⟨
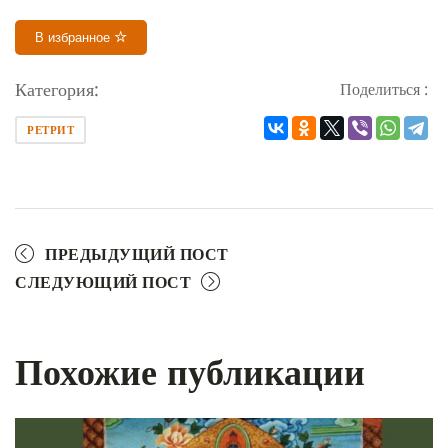
В избранное
Категория:
Поделиться :
РЕТРИТ
ПРЕДЫДУЩИЙ ПОСТ
СЛЕДУЮЩИЙ ПОСТ
Похожие публикации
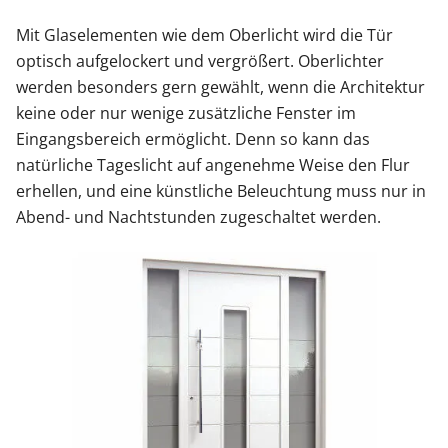
Mit Glaselementen wie dem Oberlicht wird die Tür
optisch aufgelockert und vergrößert. Oberlichter
werden besonders gern gewählt, wenn die Architektur
keine oder nur wenige zusätzliche Fenster im
Eingangsbereich ermöglicht. Denn so kann das
natürliche Tageslicht auf angenehme Weise den Flur
erhellen, und eine künstliche Beleuchtung muss nur in
Abend- und Nachtstunden zugeschaltet werden.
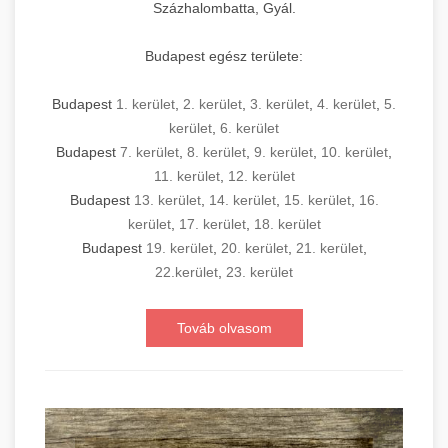
Százhalombatta, Gyál.
Budapest egész területe:
Budapest
1. kerület
,
2. kerület
,
3. kerület
,
4. kerület
,
5.
kerület
,
6. kerület
Budapest
7. kerület
,
8. kerület
,
9. kerület
,
10. kerület
,
11. kerület
,
12. kerület
Budapest
13. kerület
,
14. kerület
,
15. kerület
,
16.
kerület
,
17. kerület
,
18. kerület
Budapest
19. kerület
,
20. kerület
,
21. kerület
,
22.kerület
,
23. kerület
Továb olvasom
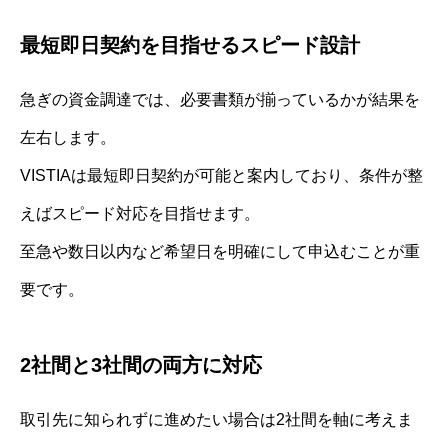
最短即日契約を目指せるスピード設計
急ぎの資金調達では、必要書類が揃っているかが結果を
左右します。
VISTIAは最短即日契約が可能と案内しており、条件が整
えばスピード対応を目指せます。
至急や数日以内など希望日を明確にして申込むことが重
要です。
2社間と3社間の両方に対応
取引先に知られずに進めたい場合は2社間を軸に考えま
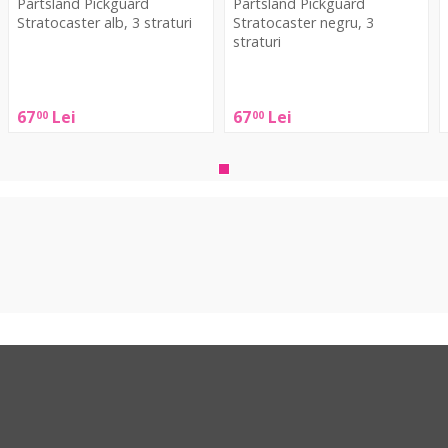
Partsland Pickguard
Partsland Pickguard
Stratocaster alb, 3 straturi
Stratocaster negru, 3
straturi
Partsland
Partsland
Pickguard
Pickguard
Stratocaster
67
Lei
67
Lei
00
00
P
Stratocaster
alb,
s
negru,
3
F
3
straturi
s
straturi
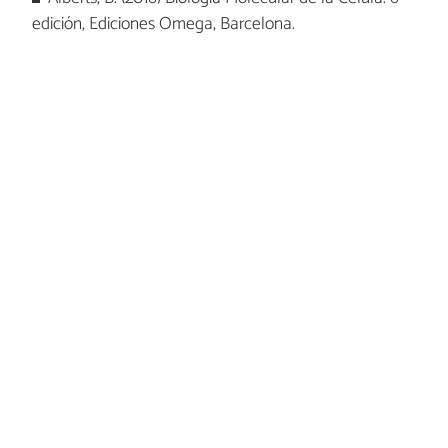
edición, Ediciones Omega, Barcelona.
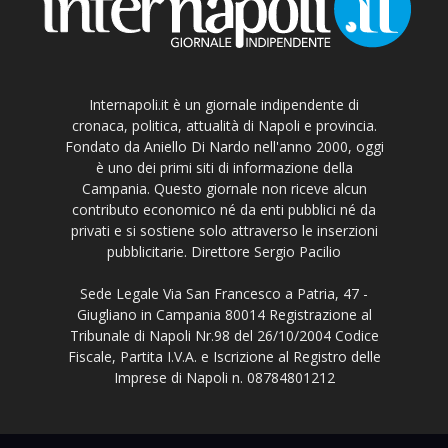
Internapoli.it è un giornale indipendente di
cronaca, politica, attualità di Napoli e provincia.
Fondato da Aniello Di Nardo nell'anno 2000, oggi
è uno dei primi siti di informazione della
Campania. Questo giornale non riceve alcun
contributo economico né da enti pubblici né da
privati e si sostiene solo attraverso le inserzioni
pubblicitarie. Direttore Sergio Pacilio
Sede Legale Via San Francesco a Patria, 47 -
Giugliano in Campania 80014 Registrazione al
Tribunale di Napoli Nr.98 del 26/10/2004 Codice
Fiscale, Partita I.V.A. e Iscrizione al Registro delle
Imprese di Napoli n. 08784801212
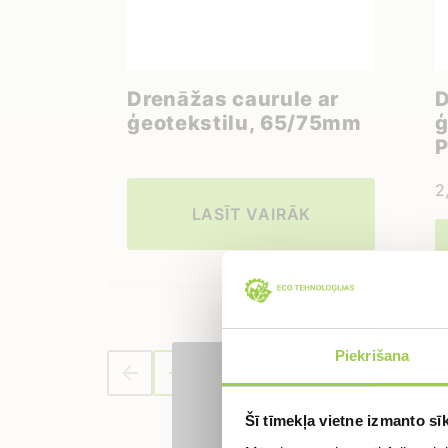
Drenāžas caurule ar
D
ģeotekstilu, 65/75mm
ģ
P
2
LASĪT VAIRĀK
Piekrišana
Pieraks
Šī tīmekļa vietne izmanto sīk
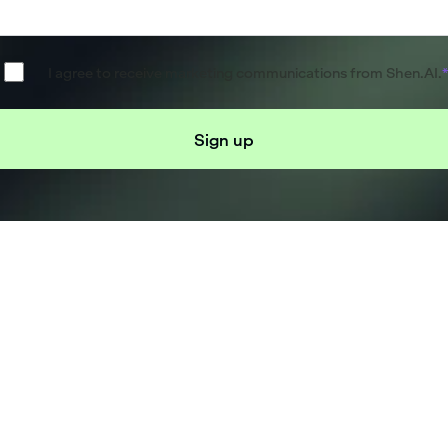
I agree to receive marketing communications from Shen.AI.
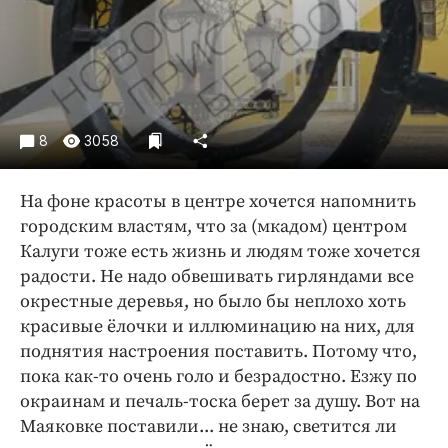
Криминал
Культура
Недвижимость и ЖКХ
Образование
Общество
8
3058
Погода
Праздники
На фоне красоты в центре хочется напомнить
Происшествия
городским властям, что за (мкадом) центром
Калуги тоже есть жизнь и людям тоже хочется
Спорт
радости. Не надо обвешивать гирляндами все
Экономика и бизнес
окрестные деревья, но было бы неплохо хоть
ПРОЕКТЫ
красивые ёлочки и иллюминацию на них, для
поднятия настроения поставить. Потому что,
Блоги
пока как-то очень голо и безрадостно. Езжу по
Издания
окраинам и печаль-тоска берет за душу. Вот на
Медиаперсона
Маяковке поставили... не знаю, светится ли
⟩
Give every line of text from the entries above as a Markdown table with the columns Row and Line text, numbering the rows in order and skipping blank lines. Leave the pictures out of the answer.

- **Reply to the exercise**
| Row | Line text |
|---|---|
| 1 | В избранное |
| 2 | Категория: |
| 3 | Поделиться : |
| 4 | РЕТРИТ |
| 5 | ПРЕДЫДУЩИЙ ПОСТ |
| 6 | СЛЕДУЮЩИЙ ПОСТ |
| 7 | Похожие публикации |
| 8 | Mit Glaselementen wie dem Oberlicht wird die Tür |
| 9 | optisch aufgelockert und vergrößert. Oberlichter |
| 10 | werden besonders gern gewählt, wenn die Architektur |
| 11 | keine oder nur wenige zusätzliche Fenster im |
| 12 | Eingangsbereich ermöglicht. Denn so kann das |
| 13 | natürliche Tageslicht auf angenehme Weise den Flur |
| 14 | erhellen, und eine künstliche Beleuchtung muss nur in |
| 15 | Abend- und Nachtstunden zugeschaltet werden. |
| 16 | Százhalombatta, Gyál. |
| 17 | Budapest egész területe: |
| 18 | Budapest |
| 19 | 1. kerület |
| 20 | , |
| 21 | 2. kerület |
| 22 | , |
| 23 | 3. kerület |
| 24 | , |
| 25 | 4. kerület |
| 26 | , |
| 27 | 5. |
| 28 | kerület |
| 29 | , |
| 30 | 6. kerület |
| 31 | Budapest |
| 32 | 7. kerület |
| 33 | , |
| 34 | 8. kerület |
| 35 | , |
| 36 | 9. kerület |
| 37 | , |
| 38 | 10. kerület |
| 39 | , |
| 40 | 11. kerület |
| 41 | , |
| 42 | 12. kerület |
| 43 | Budapest |
| 44 | 13. kerület |
| 45 | , |
| 46 | 14. kerület |
| 47 | , |
| 48 | 15. kerület |
| 49 | , |
| 50 | 16. |
| 51 | kerület |
| 52 | , |
| 53 | 17. kerület |
| 54 | , |
| 55 | 18. kerület |
| 56 | Budapest |
| 57 | 19. kerület |
| 58 | , |
| 59 | 20. kerület |
| 60 | , |
| 61 | 21. kerület |
| 62 | , |
| 63 | 22.kerület |
| 64 | , |
| 65 | 23. kerület |
| 66 | Továb olvasom |
| 67 | 最短即日契約を目指せるスピード設計 |
| 68 | 急ぎの資金調達では、必要書類が揃っているかが結果を |
| 69 | 左右します。 |
| 70 | VISTIAは最短即日契約が可能と案内しており、条件が整 |
| 71 | えばスピード対応を目指せます。 |
| 72 | 至急や数日以内など希望日を明確にして申込むことが重 |
| 73 | 要です。 |
| 74 | 2社間と3社間の両方に対応 |
| 75 | 取引先に知られずに進めたい場合は2社間を軸に考えま |
| 76 | Partsland Pickguard |
| 77 | Partsland Pickguard |
| 78 | Stratocaster alb, 3 straturi |
| 79 | Stratocaster negru, 3 |
| 80 | straturi |
| 81 | Partsland |
| 82 | Partsland |
| 83 | Pickguard |
| 84 | Pickguard |
| 85 | Stratocaster |
| 86 | 67 |
| 87 | Lei |
| 88 | 67 |
| 89 | Lei |
| 90 | 00 |
| 91 | 00 |
| 92 | P |
| 93 | Stratocaster |
| 94 | alb, |
| 95 | s |
| 96 | negru, |
| 97 | 3 |
| 98 | F |
| 99 | 3 |
| 100 | straturi |
| 101 | s |
| 102 | straturi |
| 103 | edición, Ediciones Omega, Barcelona. |
| 104 | Internapoli.it è un giornale indipendente di |
| 105 | cronaca, politica, attualità di Napoli e provincia. |
| 106 | Fondato da Aniello Di Nardo nell'anno 2000, oggi |
| 107 | è uno dei primi siti di informazione della |
| 108 | Campania. Questo giornale non riceve alcun |
| 109 | contributo economico né da enti pubblici né da |
| 110 | privati e si sostiene solo attraverso le inserzioni |
| 111 | pubblicitarie. Direttore Sergio Pacilio |
| 112 | Sede Legale Via San Francesco a Patria, 47 - |
| 113 | Giugliano in Campania 80014 Registrazione al |
| 114 | Tribunale di Napoli Nr.98 del 26/10/2004 Codice |
| 115 | Fiscale, Partita I.V.A. e Iscrizione al Registro delle |
| 116 | Imprese di Napoli n. 08784801212 |
| 117 | Drenāžas caurule ar |
| 118 | D |
| 119 | ģeotekstilu, 65/75mm |
| 120 | ģ |
| 121 | P |
| 122 | 2 |
| 123 | LASĪT VAIRĀK |
| 124 | Piekrišana |
| 125 | Pieraks |
| 126 | Šī tīmekļa vietne izmanto sīk |
| 127 | I agree to receive marketing communications from Shen.AI. |
| 128 | Криминал |
| 129 | Культура |
| 130 | Недвижимость и ЖКХ |
| 131 | Образование |
| 132 | Общество |
| 133 | 8 |
| 134 | 3058 |
| 135 | Погода |
| 136 | Праздники |
| 137 | На фоне красоты в центре хочется напомнить |
| 138 | Происшествия |
| 139 | городским властям, что за (мкадом) центром |
| 140 | Калуги тоже есть жизнь и людям тоже хочется |
| 141 | Спорт |
| 142 | радости. Не надо обвешивать гирляндами все |
| 143 | Экономика и бизнес |
| 144 | окрестные деревья, но было бы неплохо хоть |
| 145 | ПРОЕКТЫ |
| 146 | красивые ёлочки и иллюминацию на них, для |
| 147 | поднятия настроения поставить. Потому что, |
| 148 | Блоги |
| 149 | пока как-то очень голо и безрадостно. Езжу по |
| 150 | Издания |
| 151 | окраинам и печаль-тоска берет за душу. Вот на |
| 152 | Медиаперсона |
| 153 | Маяковке поставили... не знаю, светится ли |